Ellie estaba preocupada al ver a su padre tan angustiando, pensó que al anciano le sucedía algo grave para estar así, sin embargo, cuando escuchó sus palabras soltó el llanto.

—Tu mano, ha sido dada en matrimonio, Ellie.

—No padre, eso no, dime, por favor, que eso no ds verdad, pídeme lo que quieras, pero no me des en matrimonio, ¿qué hay de Josías? padre, dime, pues, mi corazón ahora es suyo.

Albert tenía su corazón destrozado, pero era algo que Ellie sabía que pasaría tarde o temprano.

—Lo siento Ellie, mi palabra fue dada y debe cumplirse, te casarás con el hijo de Augusto y no se dice más, lo siento por ese chico, pero no hay nada que hacer por él, estás comprometida, así que es mejor que dejes de ver a ese chico, no quiero tener problemas con Augusto o su hijo, ¿entendido?, Sandro es un buen hombre, sabrá cuidarte y darte lo que mereces.

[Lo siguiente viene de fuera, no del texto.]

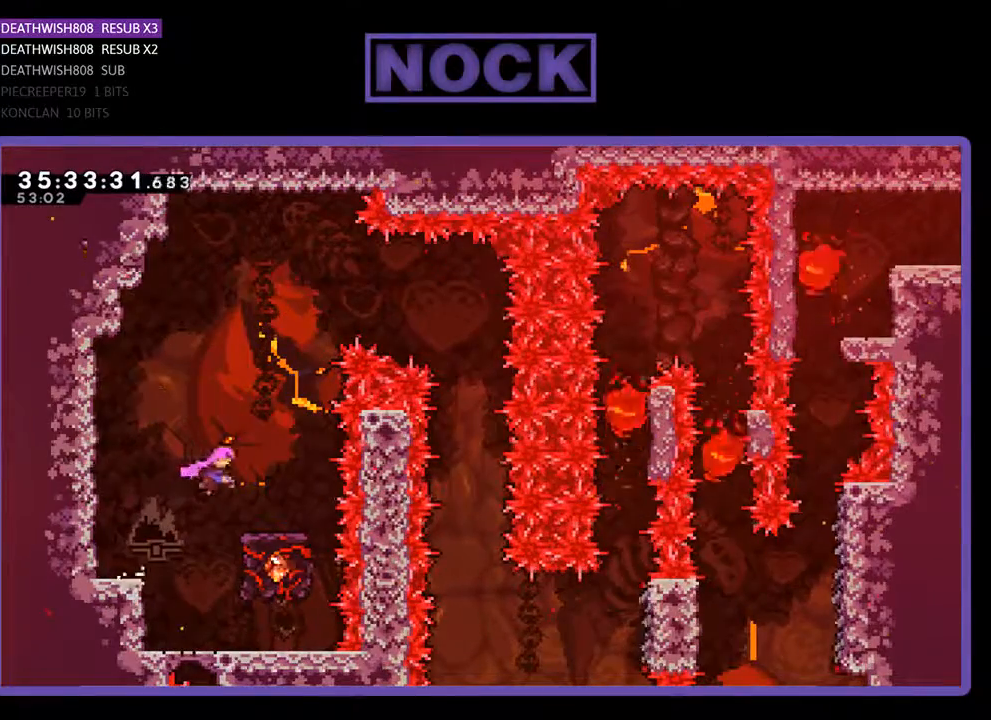
{"buttons": ["R2"], "events": [[167, "CROSS", "up"], [167, "DPAD_RIGHT", "up"]]}
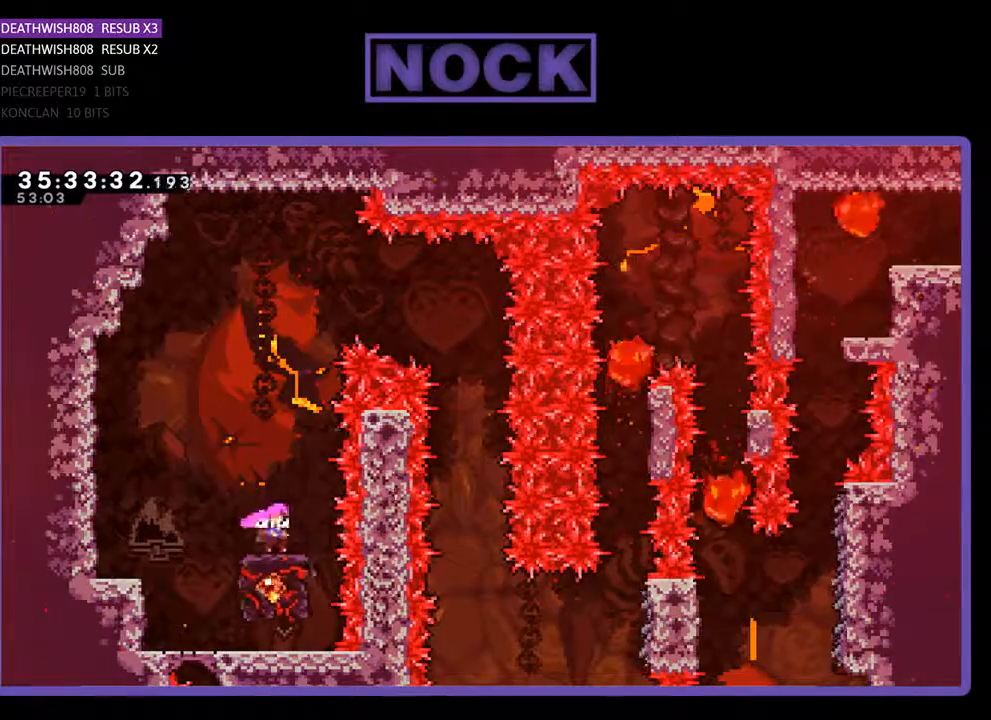
{"buttons": ["CROSS", "R2", "DPAD_RIGHT"], "events": [[167, "CROSS", "down"], [167, "DPAD_RIGHT", "down"]]}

Ellie corrió y se arrodilló frente a su padre, suplicó en medio de un llanto audible en toda la casa; para que su padre cambiara de idea.

—Por favor papito, te lo suplico, te lo imploro, no me cases, mi corazón ahora tiene dueño y no quiero alejarme de él, ¿hay algo que pueda hacer para que cambies de opinión?

—No, compórtate como la prometida de Sandro Casso y lo tendrás todo a tus pies.

—Pero ¿qué pasa con la familia? ¿con los hijos?

—Lo tendrás si te comportas bien con él, Sandro te dará lo que quieres si desempeñas un buen papel, no carecerás de nada hija.

—¿Acaso el dinero es más importante que el amor? padre

Albert se levantó de la cama y la miro sobre su hombro.

—¿Puedes vivir solo por amor? Ellie ¿vistes amor? ¿comes amor? ¿lo pensaste de esa forma?

—Padre, no es necesario casarme, trabajaré el doble y te ayudaré en lo que deseas, pero por favor no me des en matrimonio, no quiero casarme con un desconocido, por favor, padre, de corazón te lo ruego.

—Y yo te digo qué, hecho está, te casarás en unas semanas con Sandro y no hay vuelta atrás, lo que digo lo cumplo Ellie, lo sabes bien, te casarás y es mi última palabra, tu hermana y tú fueron criadas para esto, en nuestro mundo no cabe el amor, son negocios que se deben hacer, sacrificios que te dan grandes frutos si sabes jugar bien, te quiero Ellie y esto lo hago por tu bien —dio tres pasos y se detuvo — mañana vendrán a cenar con nosotros, espero que sepas comportarte o verás las consecuencias.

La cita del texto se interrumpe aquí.